But Mr. Browning went places. France, Italy, Belgium, Russia. His poems took you into other minds: a Spanish monk’s, a murderer’s, an Italian duke’s, a French boy’s. He knew, somehow, their thoughts and diction, and yet people didn’t understand what he was doing. They complained that he was obscure and difficult. His poems weren’t difficult at all. They were mesmerizing.
She wanted to light something on fire and hold the torch over Browning’s head. Not in a review but somewhere better, more subtle, so she put his name in the mouth of her lovesick narrator, who was also, as it happened, a poet. “Or from Browning,” said her poet, “some ‘Pomegranate,’ which, / If cut deep down the middle, / Shows a heart within blood-tinctured, of a veined humanity.”
It felt, when she did it, like a riddle she had written just for him. Browning would know why she had chosen a pomegranate, and why she had compared the color to the blood of a human heart.
But maybe he didn’t read her work. August passed without a word. September, October, November, December. The darkness of fall, with its long nights, became the darkness of winter. She tucked Mr. Browning’s silence into the space where you put things you did not think about, and she began to translate Aeschylus’s Prometheus Bound again.

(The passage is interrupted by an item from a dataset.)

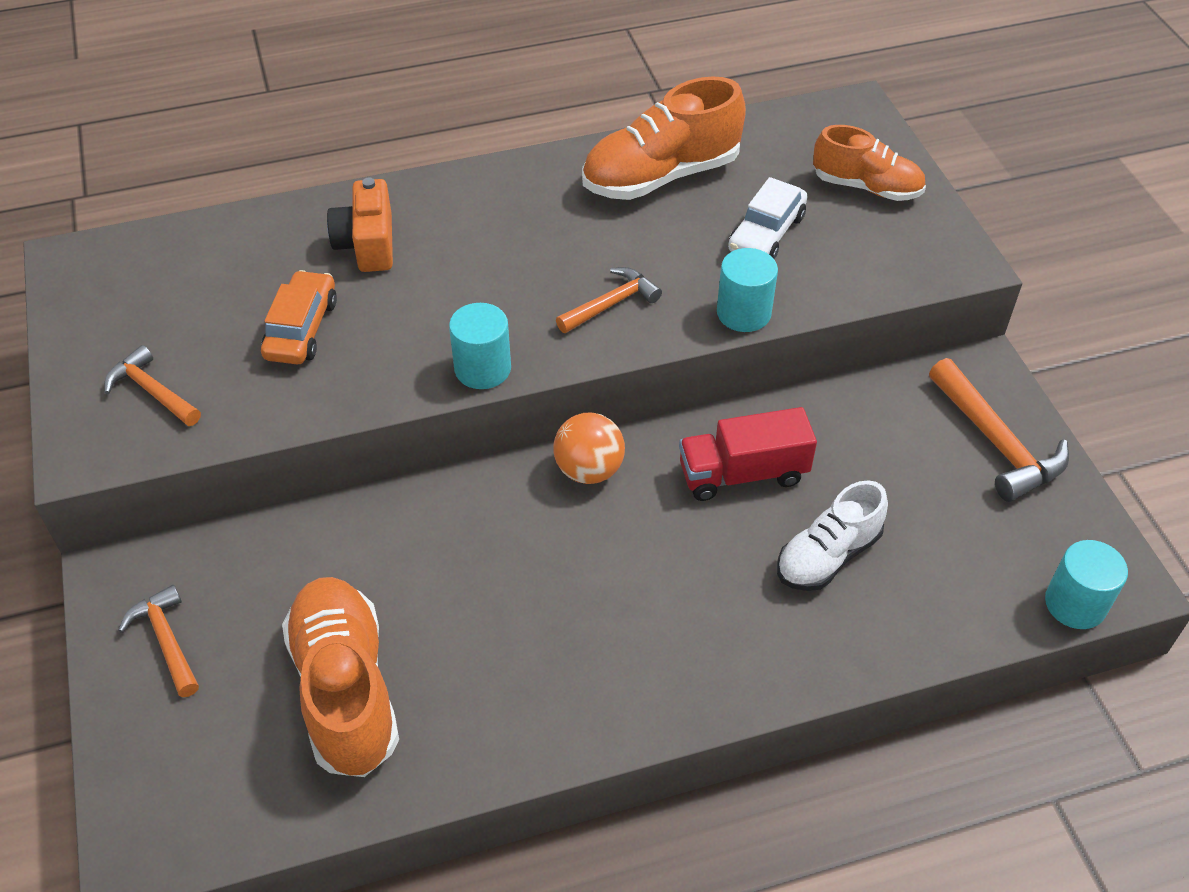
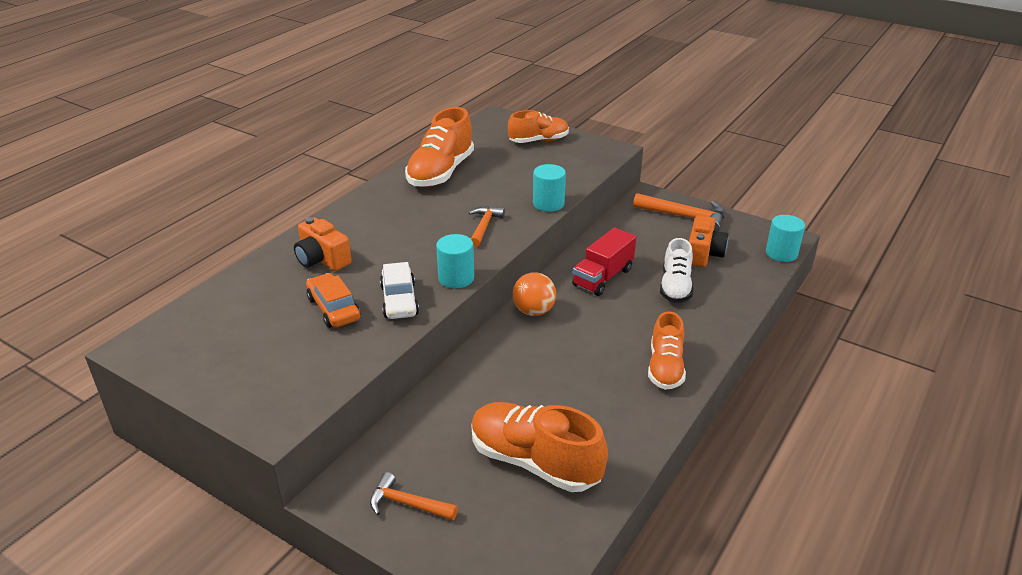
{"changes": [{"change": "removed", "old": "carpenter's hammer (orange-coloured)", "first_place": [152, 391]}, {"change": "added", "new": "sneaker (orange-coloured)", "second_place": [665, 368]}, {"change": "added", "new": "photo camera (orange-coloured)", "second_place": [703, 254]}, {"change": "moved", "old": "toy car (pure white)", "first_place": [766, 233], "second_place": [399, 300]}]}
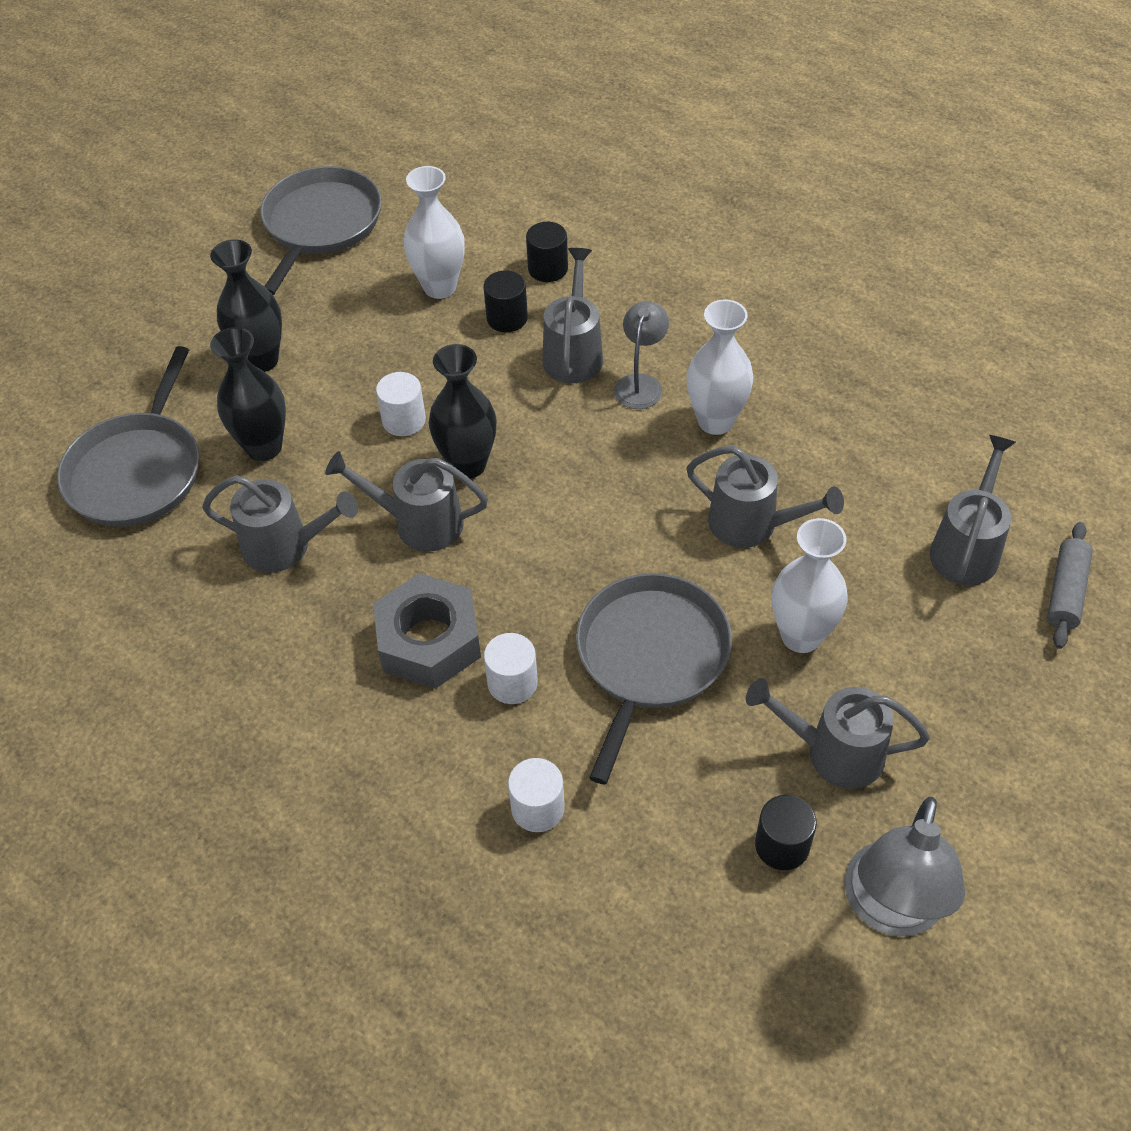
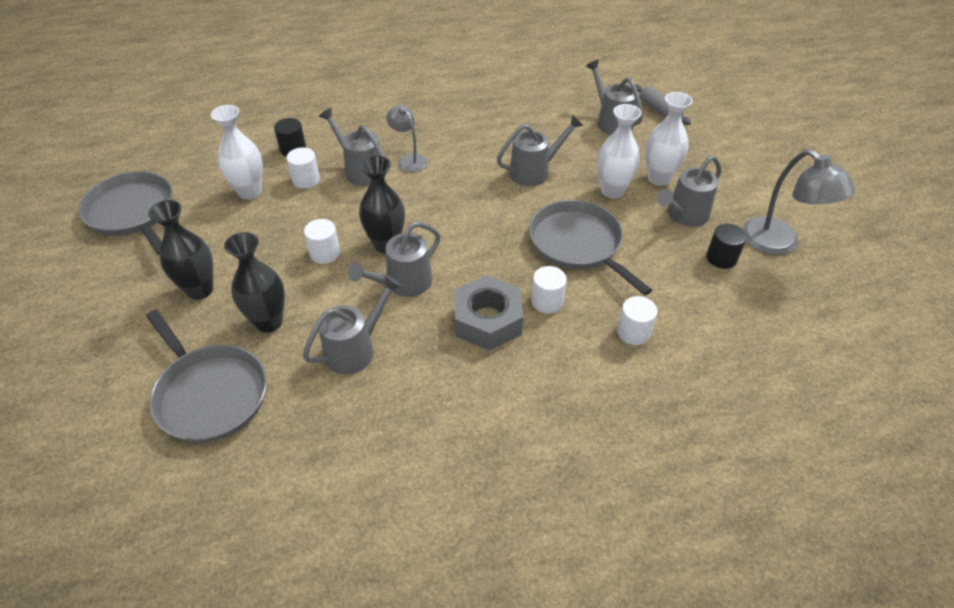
{"changes": [{"change": "moved", "old": "tall vase (pure white)", "first_place": [715, 421], "second_place": [659, 178]}, {"change": "recoloured", "old": "cylinder (jet-black)", "new": "cylinder (pure white)", "first_place": [507, 318], "second_place": [306, 180]}]}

WHEN ROBERT CAME back from Italy and learned Miss Barrett had done him a favor, and the favor was in a book a friend had sent to his sister, who had not mentioned it, he was shocked. He was also annoyed.
“I wasn’t rude about it,” Sarianna said. “I wrote to Mr. Kenyon right away and thanked him.”
Sarianna thought at first she knew right where she’d put the gift, but it actually took her a long time to find where she’d stuffed it—two whole volumes, called simply Poems, by Miss Barrett.
“Did you read them?”
“I was busy, and then I forgot.”
“If you had mentioned it I could have at least sent her a line,” Robert said.
“Why would I write to you in Italy about such a thing? To tell you how nicely Moxon was binding other people’s poems?”
He couldn’t deny it hurt a little to see all that leather and gilding for Miss Barrett while his new poems, Bells and Pomegranates, came out in cheap pamphlets. Clearly, it wasn’t that poetry wasn’t selling.
He already liked her. That far-off place you could reach only in lyric was the place she inhabited, and from there she seemed to be speaking—was he mad, or was it Kenyon’s suggestion?—directly to him.
When beneath the palace lattice,
You ride slow as you have done,
And you see a face there—that is
Not the old familiar one—
Perhaps Miss Barrett had seen him below her window that day when he and Kenyon were walking by and Kenyon stopped to ask if he could introduce Robert to her. After five minutes Kenyon came back out of the house to say Miss Barrett was too ill. Robert had no reason to think it was a lie, but poets were probably always stopping by Miss Barrett’s house, hoping to meet her, asking for introductions or mentions or reviews.
He went poem to poem in search of what Kenyon said was there. He wouldn’t ordinarily confuse the narrator with the author—that was a mistake people made with his own poems, and he chided them for it. But when Catarina said “Come, O lover, Close and cover,” he looked for the message that might be for him alone, and when a little girl named Ellie stood alone in the reeds, he looked again, thinking Ellie = Elizabeth.
And then he found it.
Browning.
In the poem, a servant was reading aloud to the woman he loved, and the poems he chose, among Petrarch’s and Wordsworth’s, were Browning’s. Miss Barrett had read not only his new poems but Sordello, which no one seemed to like or understand. The allusion was deft and unmistakable.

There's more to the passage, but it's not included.